At the end of a long day sightseeing around the South of France, we always return to Nice to enjoy a leisurely dinner. After hitting Cannes and Antibes earlier in the day, AK and I headed over to Cafe Boni for our 8:00 p.m. reservation. What happened next was not leisurely at all! We arrived at the address only to find that it is now called Restaurant Alto, and Cafe Boni was nowhere to be found.
We popped our head into the restaurant, and the nice owner told us that Cafe Boni is a sister restaurant, but it has moved. AK suggested that we just eat here, and owner even sat us down at a table. However, I was concerned about being a no-show for our original reservation and insisted that we leave right away. Despite our/my rudeness, the restaurant owner was nice enough to give us directions. Unfortunately, after wandering around the streets of Nice for a frustrating 30-40 minutes, we finally gave up and return to Restaurant Alto. Yes, it was embarrassing to have to grovel back, though a part of me questions whether he gave us the right directions in the first place. Hmmm…
Restaurant Alto is actually very cool and modern inside, showcasing lots of French and American movie posters and concert memorabilia. The owner explained that they serve French-style tapas, which was a good way to sample the different flavors of the region. Perhaps because our expectations were low, we ended up loving the food! My first tapa was an egg casserole with cream of black truffles. It turned out to be my favorite small plate of the evening – the aroma of the black truffles was intoxicating, and the perfectly poached farm egg paired well with the cream. I devoured this dish in minutes!
Next came the salmon tartare, which also tasted extremely fresh and is accompanied by wonderful olive oil and cherry tomatoes. (I’ve noticed that tomatoes in Provence are usually really sweet!)
The main starch dishes followed. I ordered an Italian-style pasta done simply with tomatoes and olive oil, and AK ordered a risotto with baby mussels and octopus.
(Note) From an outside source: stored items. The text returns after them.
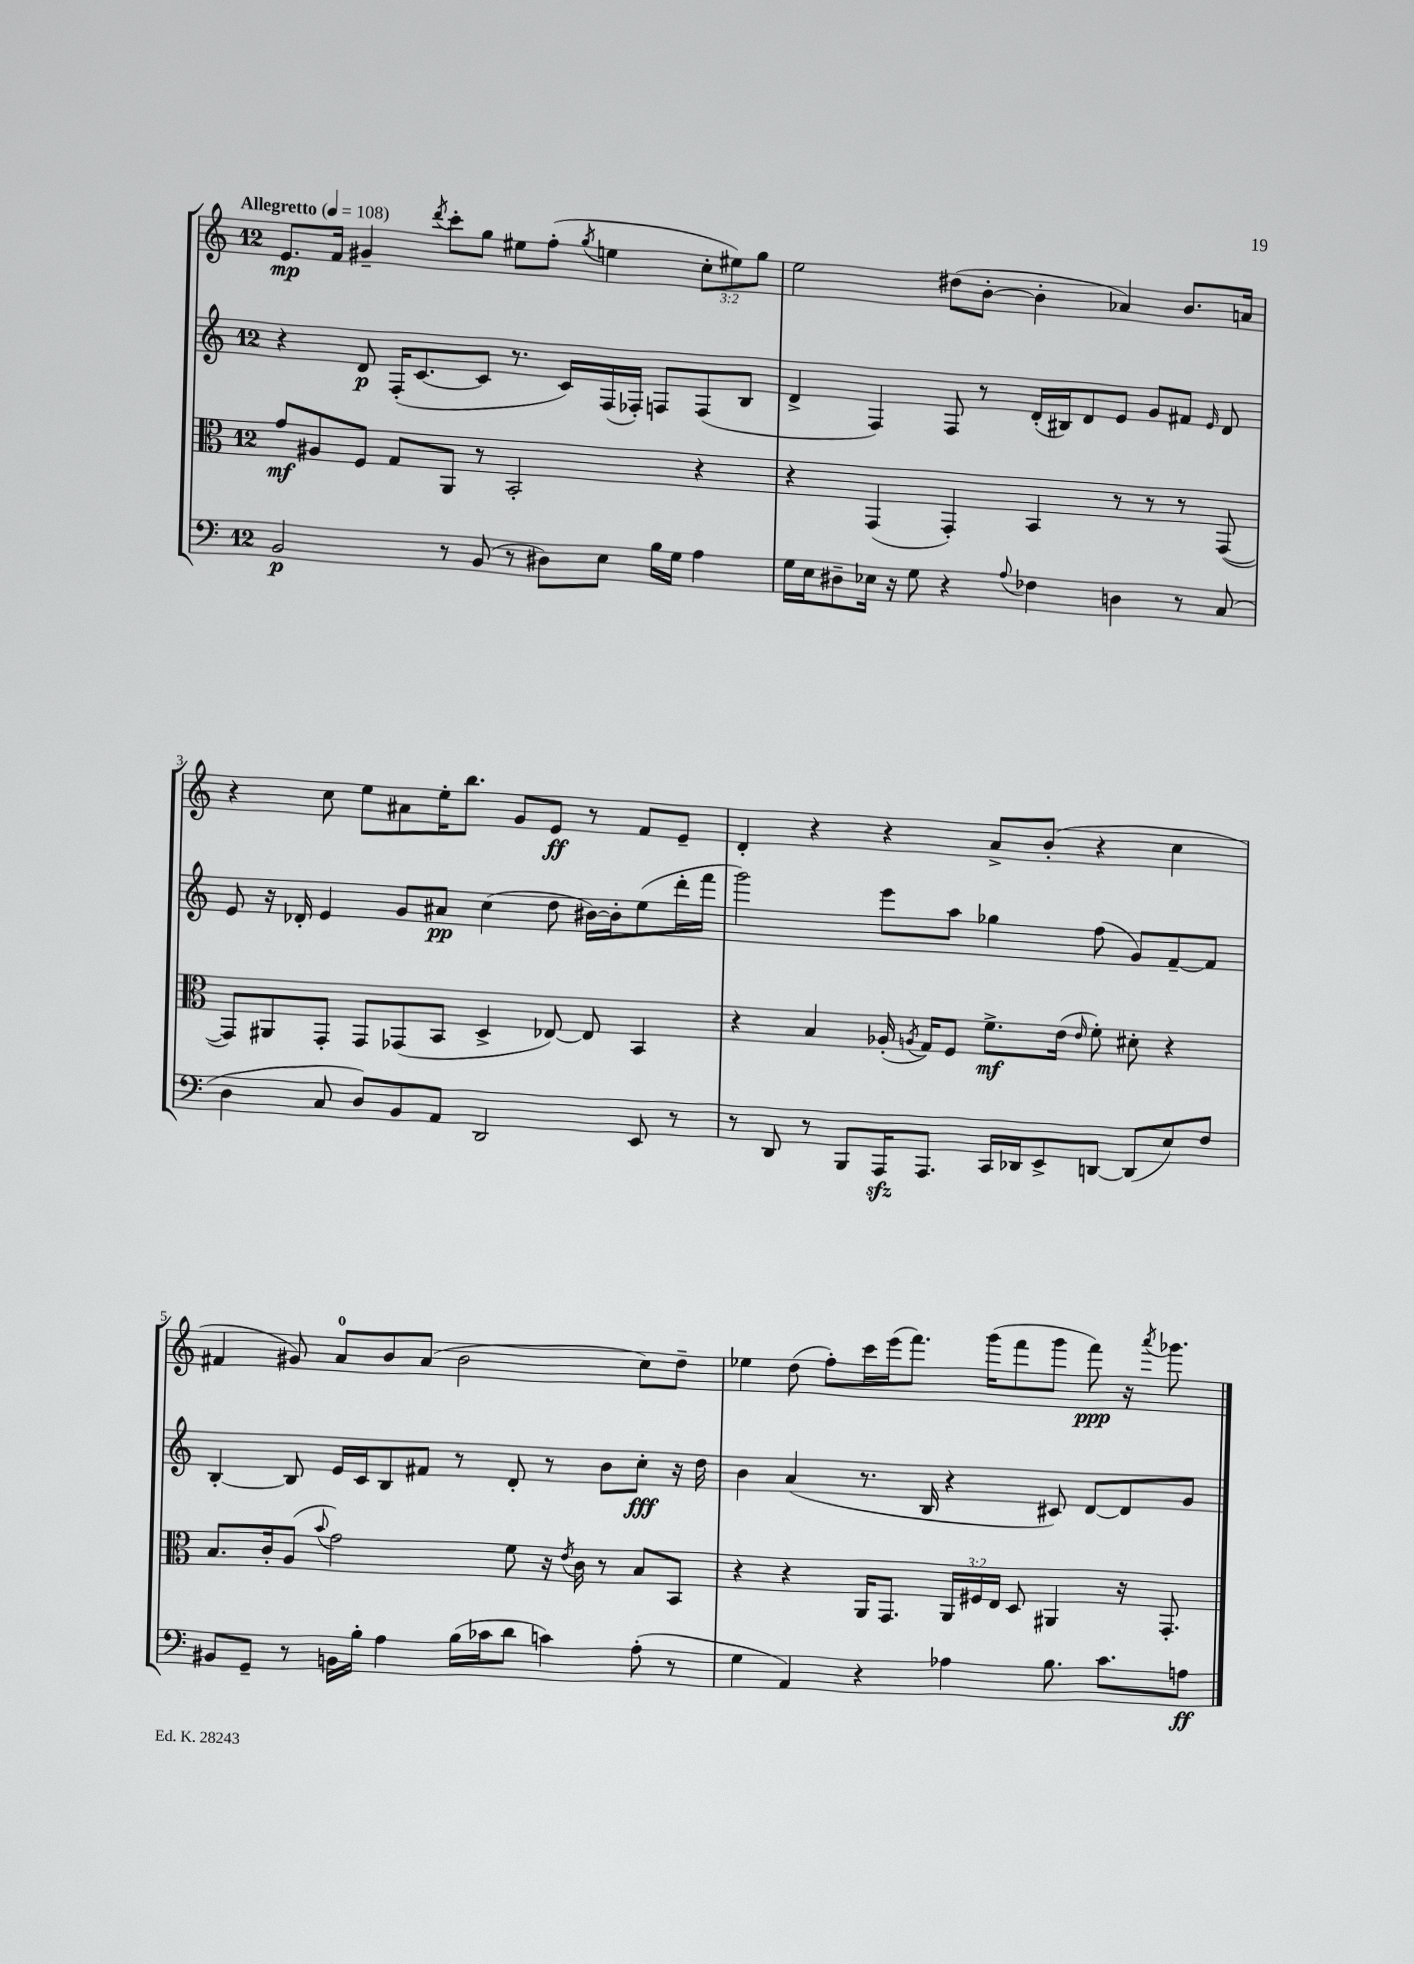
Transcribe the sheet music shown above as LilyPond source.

<<
\new StaffGroup <<
\new Staff = "s0" {
    \clef treble \key c \major \once \override Staff.TimeSignature.style = #'single-digit \time 12/8 \override Staff.TupletNumber.text = #tuplet-number::calc-fraction-text \tempo "Allegretto" 4 = 108
    \autoBeamOff e'8.[\mp f'16] gis'4-- \acciaccatura { d'''8 } c'''8[-. g''8] eis''8[ f''8]-.( \acciaccatura { g''8 } e''4 \tuplet 3/2 { c''8[-. eis''8) g''8] } |
    e''2 dis''8[( b'8]~-. b'4-. aes'4) b'8.[ a'16] |
    r4 c''8 e''8[ ais'8 e''16-. b''8.] g'8[ e'8]\ff r8 f'8[ e'8]-- |
    d'4-. r4 r4 a'8[-> b'8]-.( r4 c''4 |
    fis'4 gis'8) a'8[-0 b'8 a'8]( b'2 c''8[) d''8]-- |
    ees''4 d''8( f''8[-.) c'''16 e'''16( f'''8.]) g'''16[( f'''8 g'''8] f'''8\ppp) r16 \acciaccatura { a'''8 } ges'''8. \bar "|." |
}
\new Staff = "s1" {
    \clef treble \key c \major \once \override Staff.TimeSignature.style = #'single-digit \time 12/8
    \autoBeamOff r4 d'8\p f16[-.( c'8.~ c'8] r8. c'16[) f16( fes16]-.) f8[ f8( b8] |
    d'4-> f4) f8 r8 d'16[-.( bis16) d'8 e'8] g'8[ fis'8] \grace { e'16 } d'8 |
    e'8 r16 des'16-. e'4 g'8[ ais'8]\pp c''4( d''8 bis'16[~) bis'16-. e''8( d'''16-. f'''16] |
    g'''2) e'''8[ a''8] ges''4 f''8( g'8[) f'8~-- f'8] |
    b4~-. b8 e'16[ c'16 b8 fis'8] r8 d'8-. r8 b'8[ c''8]-.\fff r16 d''16 |
    b'4 a'4( r8. b16 r4 cis'8) d'8[~ d'8 g'8] \bar "|." |
}
\new Staff = "s2" {
    \clef alto \key c \major \once \override Staff.TimeSignature.style = #'single-digit \time 12/8 \override Staff.TupletNumber.text = #tuplet-number::calc-fraction-text
    \autoBeamOff g'8[\mf ais8 f8] g8[ a,8] r8 b,2-. r4 |
    r4 g,4( g,4-.) b,4 r8 r8 r8 g,8~( |
    g,8[) ais,8 g,8]-. g,8[ ges,8( b,8] d4-> ees8~) ees8 b,4 |
    r4 b4 aes16-.( \acciaccatura { a8 } g16[) f8] f'8.[->\mf e'16]( \grace { e'16 } f'8-.) dis'8-. r4 |
    b8.[ c'16-. a8]( \appoggiatura { b'8 } g'2) f'8 r16 \acciaccatura { e'8 } c'16 r8 b8[ b,8] |
    r4 r4 a,16[ g,8.] \tuplet 3/2 { a,16[ fis16 e16] } d8 ais,4 r16 g,8.-. \bar "|." |
}
\new Staff = "s3" {
    \clef bass \key c \major \once \override Staff.TimeSignature.style = #'single-digit \time 12/8
    \autoBeamOff b,2\p r8 b,8( r8 dis8[) e8] b16[ g16] a4 |
    g16[ e16 dis8-- ees16] r16 g8 r4 \appoggiatura { a8 } fes4 d4 r8 c8( |
    d4 c8 d8[) b,8 a,8] d,2 e,8 r8 |
    r8 d,8 r8 b,,8[ a,,16\sfz a,,8.] c,16[ des,16 e,8-> d,8]~ d,8[( e8) f8] |
    bis,8[ g,8]-- r8 b,16[ b16]-. a4 b16[( ces'16 d'8] c'4) a8-.( r8 |
    g4 a,4) r4 aes4 b8. c'8.[ a8]\ff \bar "|." |
}
>>
>>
Both were delicious, but I was especially impressed with the risotto. I am not usually a fan of mollusks, but these mussels were amazing! I kept spooning off more and more of AK’s dish – a true sign that I liked it.
The last tapa of braised beef rib seemed almost too much, but we managed to push through to finish this last dish.
Dessert was a hunk of warm Piedmont cheese drizzled with honey and crushed hazelnut. Since we had pre-ordered it, we were forced to tackle it as well. (Had we know the portions were substantial, we probably would have skipped this.) The flavor was nice and reminded me of a very similar traditional Catalan dessert of cheese and honey we’ve had in Barcelona.
Despite the snafu with the address mix-up, we ended the night with a great meal. Sometimes the best planning can’t beat good luck!